A statement from his family’s lawyers said that Green died peacefully in his sleep.
Green, a highly-regarded blues-rock guitarist who’d replaced Eric Clapton in John Mayall’s Bluesbreakers, formed Fleetwood Mac with drummer Mick Fleetwood and another guitarist, Jeremy Spencer, in 1967. A few months later, John McVie joined on bass.
While the band’s repertoire included blues covers and blues-influenced originals, it was Green’s compositions that really put the band on the map. In 1968, they scored a U.K. hit “Black Magic Woman” — famously covered by Santana a few years later — and in 1969, they topped the British charts with Green’s instrumental “Albatross.”
Other Fleetwood Mac hits written by Green included “Oh Well,” “Man of the World” and “The Green Manalishi,” which Judas Priest covered in 1979. “Manalishi” was the last song Green recorded with the band before he left in 1970.

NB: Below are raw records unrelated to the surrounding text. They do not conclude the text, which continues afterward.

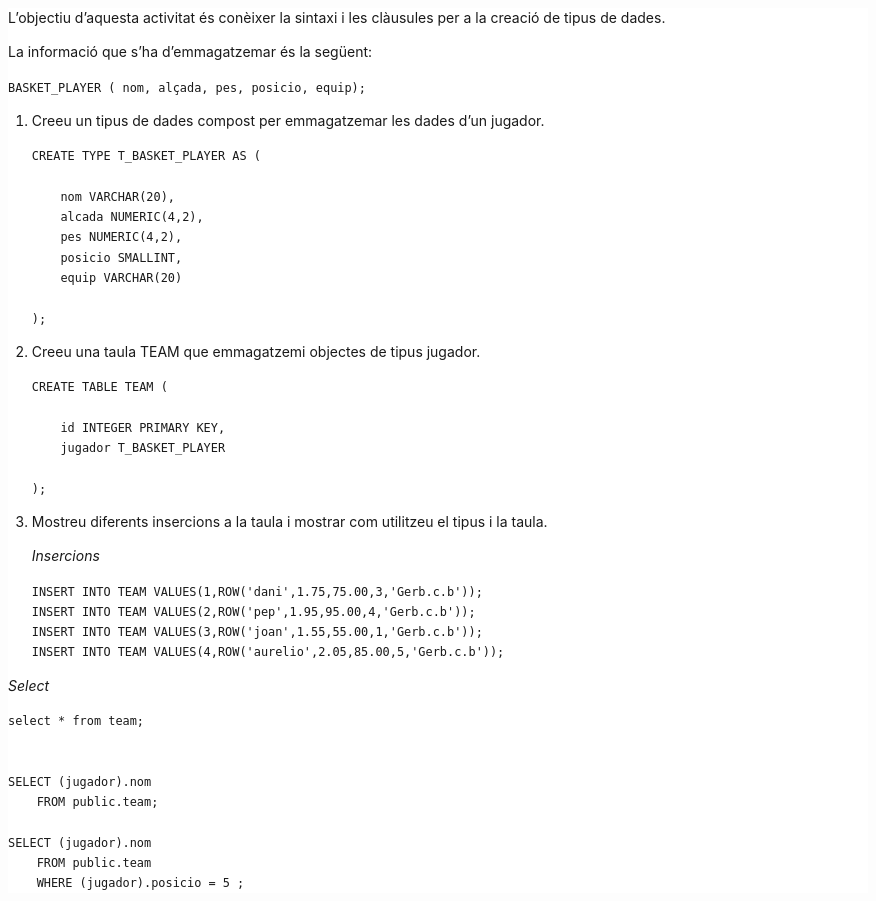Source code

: L’objectiu d’aquesta activitat és conèixer la sintaxi i les clàusules per a la creació de tipus de dades.

La informació que s’ha d’emmagatzemar és la següent:

```
BASKET_PLAYER ( nom, alçada, pes, posicio, equip);
```


1. Creeu un tipus de dades compost per emmagatzemar les dades d’un jugador.

   ```plsql
   CREATE TYPE T_BASKET_PLAYER AS (
   
       nom VARCHAR(20),
       alcada NUMERIC(4,2),
       pes NUMERIC(4,2),
       posicio SMALLINT,
       equip VARCHAR(20)
   
   );
   ```

2. Creeu una taula TEAM que emmagatzemi objectes de tipus jugador.

   ```plsql
   CREATE TABLE TEAM (
   
       id INTEGER PRIMARY KEY,
       jugador T_BASKET_PLAYER
   
   );
   ```

3. Mostreu diferents insercions a la taula i mostrar com utilitzeu el tipus i la taula.

   *Insercions*

   ```plsql
   INSERT INTO TEAM VALUES(1,ROW('dani',1.75,75.00,3,'Gerb.c.b'));
   INSERT INTO TEAM VALUES(2,ROW('pep',1.95,95.00,4,'Gerb.c.b'));
   INSERT INTO TEAM VALUES(3,ROW('joan',1.55,55.00,1,'Gerb.c.b'));
   INSERT INTO TEAM VALUES(4,ROW('aurelio',2.05,85.00,5,'Gerb.c.b'));
   ```

*Select*

```plsql
select * from team;


SELECT (jugador).nom
	FROM public.team;
	
SELECT (jugador).nom
	FROM public.team
	WHERE (jugador).posicio = 5 ;
```

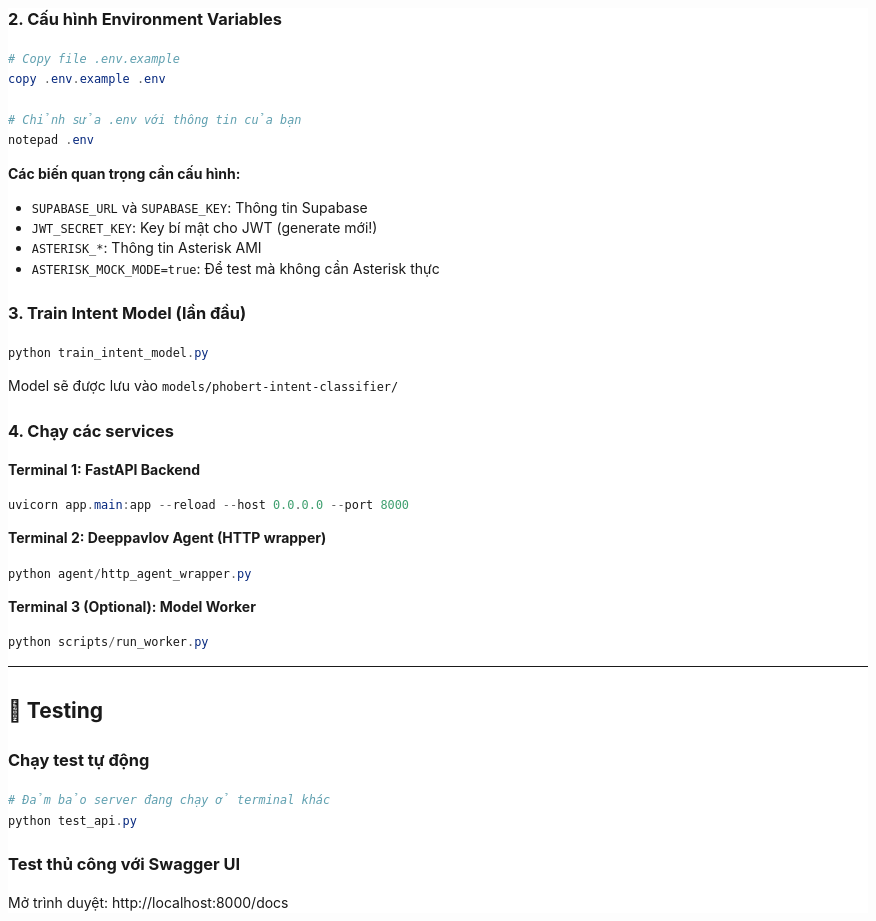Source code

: ### 2. Cấu hình Environment Variables

```powershell
# Copy file .env.example
copy .env.example .env

# Chỉnh sửa .env với thông tin của bạn
notepad .env
```

**Các biến quan trọng cần cấu hình:**
- `SUPABASE_URL` và `SUPABASE_KEY`: Thông tin Supabase
- `JWT_SECRET_KEY`: Key bí mật cho JWT (generate mới!)
- `ASTERISK_*`: Thông tin Asterisk AMI
- `ASTERISK_MOCK_MODE=true`: Để test mà không cần Asterisk thực

### 3. Train Intent Model (lần đầu)

```powershell
python train_intent_model.py
```

Model sẽ được lưu vào `models/phobert-intent-classifier/`

### 4. Chạy các services

**Terminal 1: FastAPI Backend**
```powershell
uvicorn app.main:app --reload --host 0.0.0.0 --port 8000
```

**Terminal 2: Deeppavlov Agent (HTTP wrapper)**
```powershell
python agent/http_agent_wrapper.py
```

**Terminal 3 (Optional): Model Worker**
```powershell
python scripts/run_worker.py
```

---

## 🧪 Testing

### Chạy test tự động

```powershell
# Đảm bảo server đang chạy ở terminal khác
python test_api.py
```

### Test thủ công với Swagger UI

Mở trình duyệt: http://localhost:8000/docs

Green’s departure was due to mental health problems, likely exacerbated by the large doses of LSD he was taking at the time. He was eventually diagnosed with schizophrenia and even underwent electroshock therapy. In 1977, he was arrested after threatening his accountant with a gun. However, in 1979, he returned to performing and recording, and even played guitar on a track on Fleetwood’ Mac’s best-selling album Tusk.
In the ’90s, Green formed Peter Green Splinter Group, whose members included famed drummer Cozy Powell. They released nine albums between 1997 and 2004.
In 1998, Green was one of eight members of Fleetwood Mac who were inducted into the Rock and Roll Hall of Fame, along with McVie, Fleetwood, Jeremy Spencer, guitarist Danny Kirwan, Christine McVie, Stevie Nicks and Lindsey Buckingham.
In February of this year, Mick Fleetwood and stars including Pink Floyd‘s David Gilmour and ZZ Top‘s Billy Gibbons did a gig in London paying tribute to the Peter Green era of Fleetwood Mac. Green wasn’t present for the gig.